OMPI5 --timeout parameter not killing job after timeout gets exceeded
Background information
What version of Open MPI are you using? (e.g., v4.1.6, v5.0.1, git branch name and hash, etc.)
v5.0.0
Describe how Open MPI was installed (e.g., from a source/distribution tarball, from a git clone, from an operating system distribution package, etc.)
Pulled from AWS EFA Installer v1.30.0
# On an AWS instance
curl -O https://efa-installer.amazonaws.com/aws-efa-installer-1.30.0.tar.gz
tar -xf aws-efa-installer-1.30.0.tar.gz && cd aws-efa-installer
sudo ./efa_installer.sh -y
module load openmpi5
Please describe the system on which you are running
This issue has been seen across the following systems:
centos7-hpc6a.48xlarge: test_imb[openmpi5-MPI1-Reduce_local]
debian10-c6gn.16xlarge: test_omb_collective[openmpi5-osu_iallreduce-host]
rhel7-hpc6a.48xlarge: test_imb[openmpi5-MPI1-Reduce_local]
rhel8-c6gn.16xlarge: test_imb[openmpi5-MPI1-Bcast]
- Computer hardware: see AWS Instance Types
- Network Type: EFA
Details of the problem
My teams OMPI5 jobs are being launched with a timeout --timeout 1800 or --timeout 3600 but we are seeing the job hang for a day. An example run command:
export PATH=/opt/amazon/openmpi5/bin:$PATH;export FI_EFA_USE_DEVICE_RDMA=1;export LD_LIBRARY_PATH=/home/ec2-user/tmp/PortaFiducia/build/libraries/libfabric/main/install/libfabric/lib;export FI_PROVIDER=efa;/opt/amazon/openmpi5/bin/mpirun --wdir . -n 192 --hostfile /home/ec2-user/tmp/PortaFiducia/hostfile --map-by ppr:96:node --timeout 1800 -x FI_EFA_USE_DEVICE_RDMA=1 -x LD_LIBRARY_PATH=/home/ec2-user/tmp/PortaFiducia/build/libraries/libfabric/main/install/libfabric/lib -x FI_PROVIDER=efa -x PATH /home/ec2-user/tmp/PortaFiducia/build/workloads/imb/openmpi-v5.0.0-installer/source/mpi-benchmarks-IMB-v2021.7/IMB-MPI1 Reduce_local -npmin 192 -iter 200 -time 20 -mem 1 2>&1 | tee node2-ppn96.txt
We are seeing the MPI jobs run for much longer than that:
2024-01-29 05:43:09] test_suites/libfabric/test_imb.py::test_imb[openmpi5-MPI1-Reduce_local] 2024-01-30 01:38:08,827 - WARNING - test_orchestrator - Test is being timed out...

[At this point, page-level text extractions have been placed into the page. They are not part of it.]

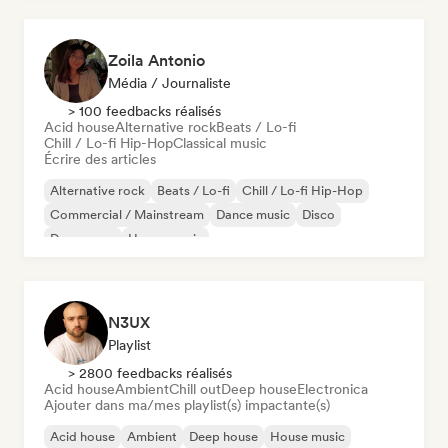
Zoila Antonio
Média / Journaliste
> 100 feedbacks réalisés
Acid house
Alternative rock
Beats / Lo-fi
Chill / Lo-fi Hip-Hop
Classical music
Écrire des articles
Alternative rock
Beats / Lo-fi
Chill / Lo-fi Hip-Hop
Commercial / Mainstream
Dance music
Disco
Dream pop
House music
N3UX
Playlist
> 2800 feedbacks réalisés
Acid house
Ambient
Chill out
Deep house
Electronica
Ajouter dans ma/mes playlist(s) impactante(s)
Acid house
Ambient
Deep house
House music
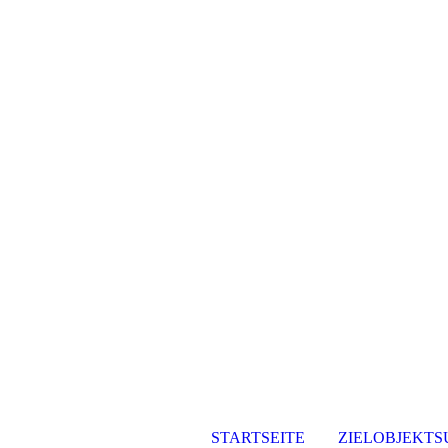
STARTSEITE
ZIELOBJEKTS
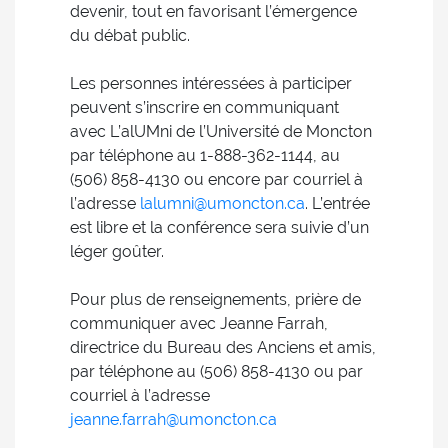
devenir, tout en favorisant l’émergence
du débat public.
Les personnes intéressées à participer
peuvent s’inscrire en communiquant
avec L’alUMni de l’Université de Moncton
par téléphone au 1-888-362-1144, au
(506) 858-4130 ou encore par courriel à
l’adresse
lalumni@umoncton.ca
. L’entrée
est libre et la conférence sera suivie d’un
léger goûter.
Pour plus de renseignements, prière de
communiquer avec Jeanne Farrah,
directrice du Bureau des Anciens et amis,
par téléphone au (506) 858-4130 ou par
courriel à l’adresse
jeanne.farrah@umoncton.ca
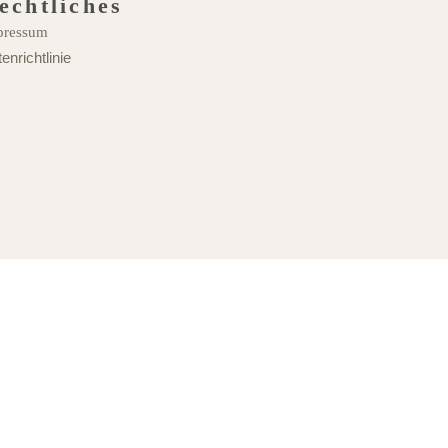
echtliches
pressum
enrichtlinie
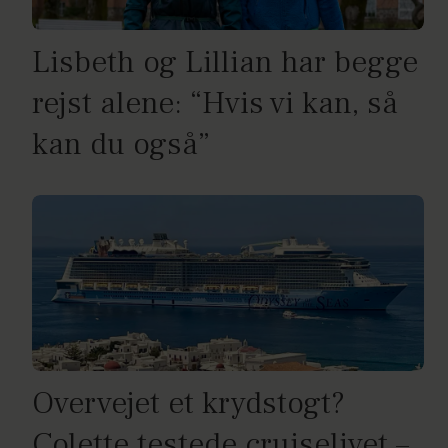
Lisbeth og Lillian har begge
rejst alene: “Hvis vi kan, så
kan du også”
Overvejet et krydstogt?
Colette testede cruiselivet –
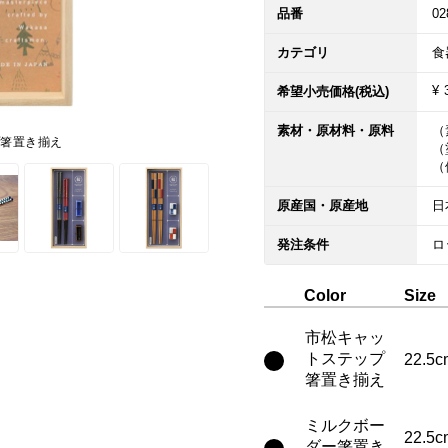
品番
02
カテゴリ
食
¥ 
希望小売価格(税込)
素材・原材料・原料
（
プ箸置き揃え
（
原産国・原産地
日
発注条件
Color
Size
市松キャッ
トステップ
22.5c
箸置き揃え
ミルクボー
22.5
ダー箸置き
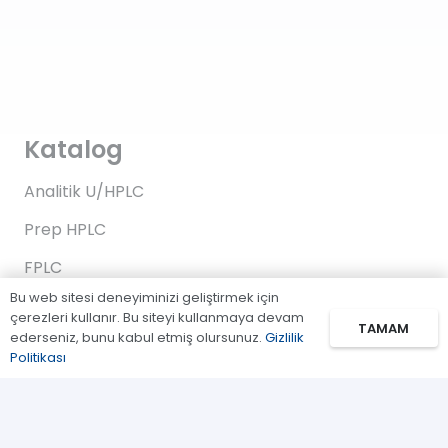
Katalog
Analitik U/HPLC
Prep HPLC
FPLC
Bu web sitesi deneyiminizi geliştirmek için
Gaz Kromatografi
çerezleri kullanır. Bu siteyi kullanmaya devam
TAMAM
ederseniz, bunu kabul etmiş olursunuz.
Gizlilik
Standartlar/Reaktifler
Politikası
Uygulama Kitleri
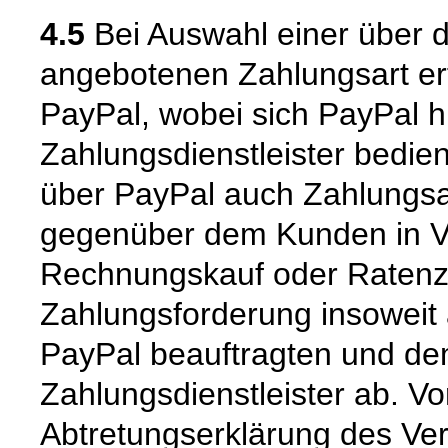
4.5
Bei Auswahl einer über 
angebotenen Zahlungsart er
PayPal, wobei sich PayPal hi
Zahlungsdienstleister bedie
über PayPal auch Zahlungsar
gegenüber dem Kunden in Vor
Rechnungskauf oder Ratenzah
Zahlungsforderung insoweit
PayPal beauftragten und d
Zahlungsdienstleister ab. V
Abtretungserklärung des Ver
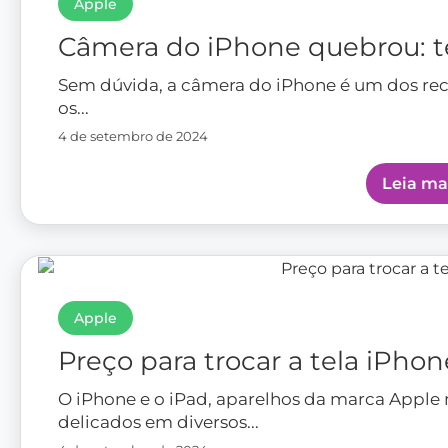
Apple
Câmera do iPhone quebrou: 
Sem dúvida, a câmera do iPhone é um dos re
os...
4 de setembro de 2024
Leia ma
Apple
Preço para trocar a tela iPhon
O iPhone e o iPad, aparelhos da marca Apple
delicados em diversos...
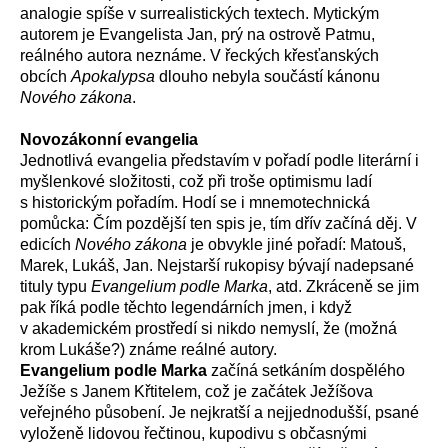
analogie spíše v surrealistických textech. Mytickým
autorem je Evangelista Jan, prý na ostrově Patmu,
reálného autora neznáme. V řeckých křesťanských
obcích
Apokalypsa
dlouho nebyla součástí kánonu
Nového zákona
.
Novozákonní evangelia
Jednotlivá evangelia představím v pořadí podle literární i
myšlenkové složitosti, což při troše optimismu ladí
s historickým pořadím. Hodí se i mnemotechnická
pomůcka: Čím pozdější ten spis je, tím dřív začíná děj. V
edicích
Nového zákona
je obvykle jiné pořadí: Matouš,
Marek, Lukáš, Jan. Nejstarší rukopisy bývají nadepsané
tituly typu
Evangelium podle Marka
, atd. Zkráceně se jim
pak říká podle těchto legendárních jmen, i když
v akademickém prostředí si nikdo nemyslí, že (možná
krom Lukáše?) známe reálné autory.
Evangelium podle Marka
začíná setkáním dospělého
Ježíše s Janem Křtitelem, což je začátek Ježíšova
veřejného působení. Je nejkratší a nejjednodušší, psané
vyloženě lidovou řečtinou, kupodivu s občasnými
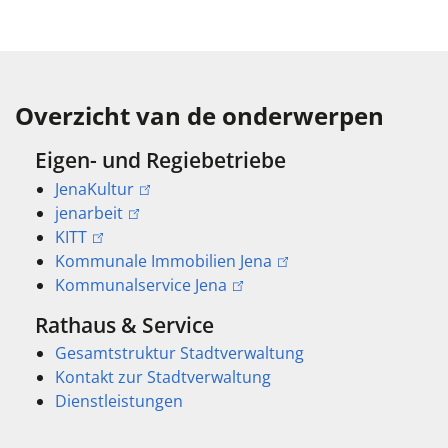
Overzicht van de onderwerpen
Eigen- und Regiebetriebe
JenaKultur
jenarbeit
KITT
Kommunale Immobilien Jena
Kommunalservice Jena
Rathaus & Service
Gesamtstruktur Stadtverwaltung
Kontakt zur Stadtverwaltung
Dienstleistungen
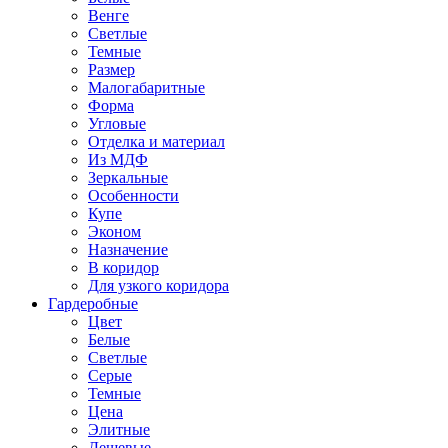
Венге
Светлые
Темные
Размер
Малогабаритные
Форма
Угловые
Отделка и материал
Из МДФ
Зеркальные
Особенности
Купе
Эконом
Назначение
В коридор
Для узкого коридора
Гардеробные
Цвет
Белые
Светлые
Серые
Темные
Цена
Элитные
Дешевые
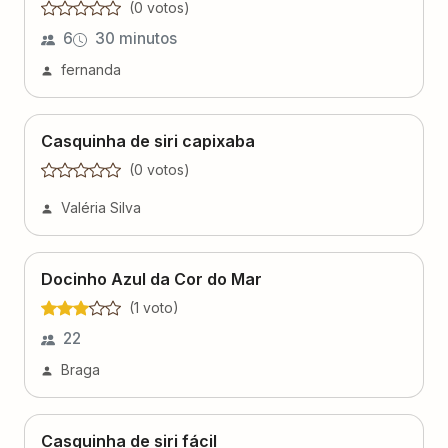
(
0
voto
s
)
6
30 minutos
fernanda
Casquinha de siri capixaba
(
0
voto
s
)
Valéria Silva
Docinho Azul da Cor do Mar
(
1
voto
)
22
Braga
Casquinha de siri fácil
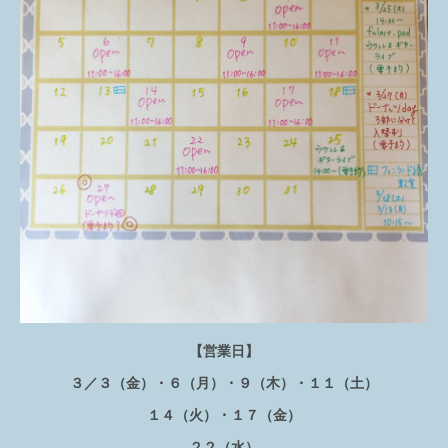
【営業日】
３／３（金）・６（月）・９（木）・１１（土）
１４（火）・１７（金）
２２（水）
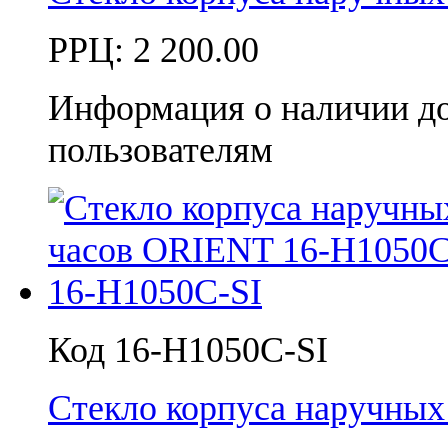
РРЦ:
2 200.00
Информация о наличии д
пользователям
Код 16-H1050C-SI
Стекло корпуса наручны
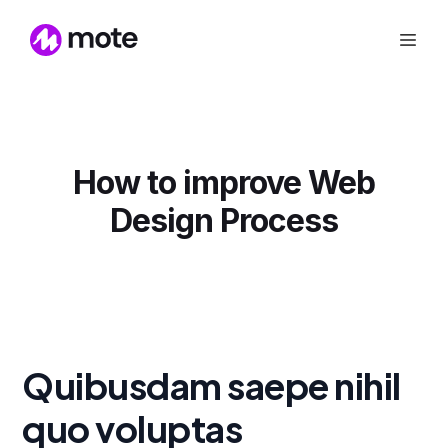
How to improve Web
Design Process
Quibusdam saepe nihil
quo voluptas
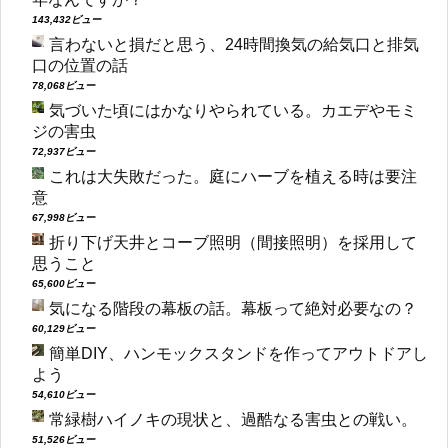
143,432ビュー
言わないと損だと思う、24時間換気の給気口と排気
口の位置の話
78,068ビュー
気づいた頃にはかなりやられている。カエデやモミ
ジの害虫
72,937ビュー
これは大失敗だった。庭にハーブを植える時は要注
意
67,998ビュー
折り下げ天井とコーブ照明（間接照明）を採用して
思うこと
65,600ビュー
気になる階段の幕板の話。幕板って絶対必要なの？
60,129ビュー
簡単DIY、ハンモックスタンドを作ってアウトドアし
よう
54,610ビュー
常緑樹ハイノキの現状と、過酷なる害虫との戦い。
51,526ビュー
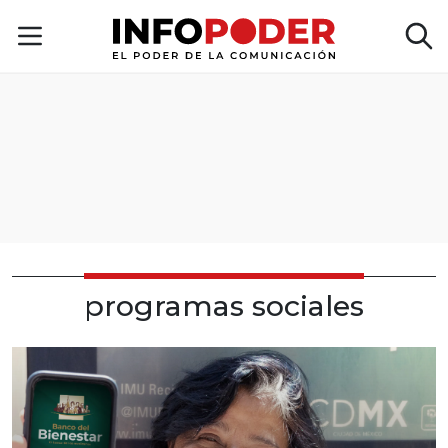
programas sociales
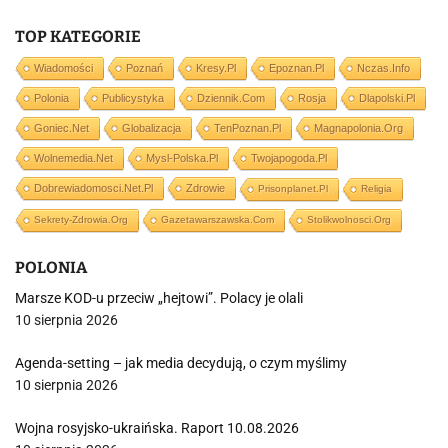
TOP KATEGORIE
Wiadomości
Poznań
Kresy.pl
Epoznan.pl
Nczas.info
Polonia
Publicystyka
Dziennik.com
Rosja
Dlapolski.pl
Goniec.net
Globalizacja
TenPoznan.pl
Magnapolonia.org
Wolnemedia.net
Mysl-Polska.pl
Twojapogoda.pl
Dobrewiadomosci.net.pl
Zdrowie
Prisonplanet.pl
Religia
Sekrety-Zdrowia.org
Gazetawarszawska.com
Stolikwolnosci.org
POLONIA
Marsze KOD-u przeciw „hejtowi”. Polacy je olali
10 sierpnia 2026
Agenda-setting – jak media decydują, o czym myślimy
10 sierpnia 2026
Wojna rosyjsko-ukraińska. Raport 10.08.2026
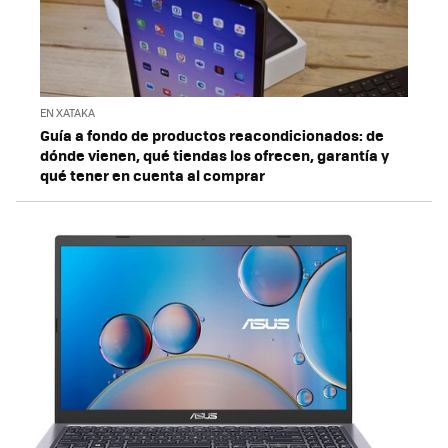
EN XATAKA
Guía a fondo de productos reacondicionados: de
dónde vienen, qué tiendas los ofrecen, garantía y
qué tener en cuenta al comprar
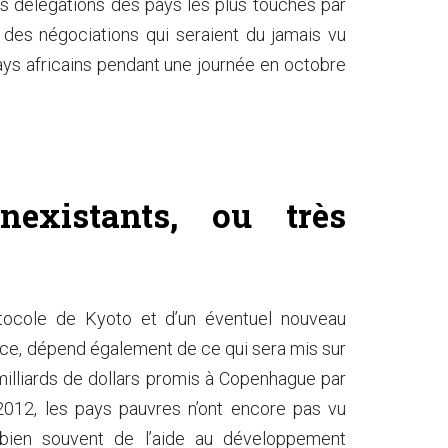
des délégations des pays les plus touchés par
 des négociations qui seraient du jamais vu
ays africains pendant une journée en octobre
nexistants, ou très
rotocole de Kyoto et d’un éventuel nouveau
nce, dépend également de ce qui sera mis sur
milliards de dollars promis à Copenhague par
2012, les pays pauvres n’ont encore pas vu
 bien souvent de l’aide au développement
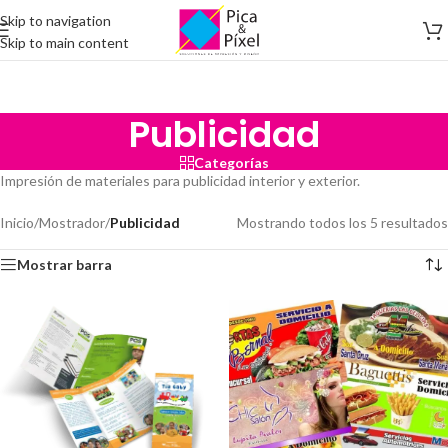
Skip to navigation
Skip to main content
Publicidad
Categorías
Impresión de materiales para publicidad interior y exterior.
Inicio
/
Mostrador
/
Publicidad
Mostrando todos los 5 resultados
Mostrar barra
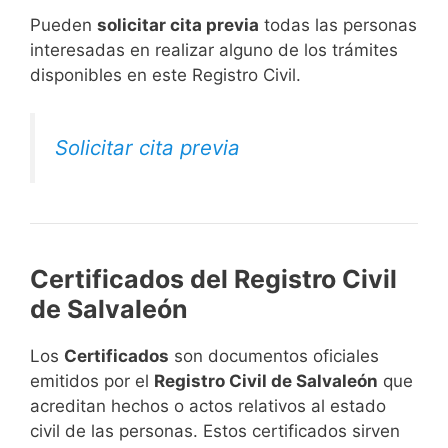
​Pueden
solicitar cita previa
todas las personas
interesadas en realizar alguno de los trámites
disponibles en este Registro Civil.​
Solicitar cita previa
Certificados del Registro Civil
de Salvaleón
Los
Certificados
son documentos oficiales
emitidos por el
Registro Civil de Salvaleón
que
acreditan hechos o actos relativos al estado
civil de las personas. Estos certificados sirven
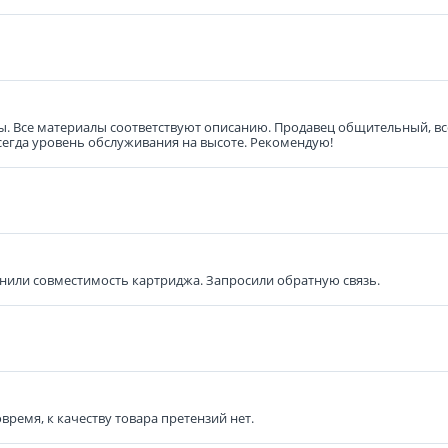
ены. Все материалы соответствуют описанию. Продавец общительный, в
всегда уровень обслуживания на высоте. Рекомендую!
нили совместимость картриджа. Запросили обратную связь.
время, к качеству товара претензий нет.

2024-01-30 01:38:08,827 - INFO - test_orchestrator - Stopping timer...
The run logs currently don't get saved by our CI system in the event of a timeout (so I don't have better logs as of now), but I am working on that and will update the ticket when I get them.
We don't see this with OMPI4 (but that might just mean it isn't hanging in this way). This is not consistent behavior that we see (some sort of race).
The symptom aligns with https://github.com/open-mpi/ompi/issues/12064
The issue has been fixed in 5.0.1
My concern is that the timeout failed to kill the job, I understand the hang itself has been fixed in 5.0.1.
We will re-evaluate the issue after 5.0.2 release. The timeout functionality is also implemented in prrte, so it is possible the hang fix also resolves this issue.
FWIW: working fine in PRRTE master
Issue not observed in 5.0.2. Resolving.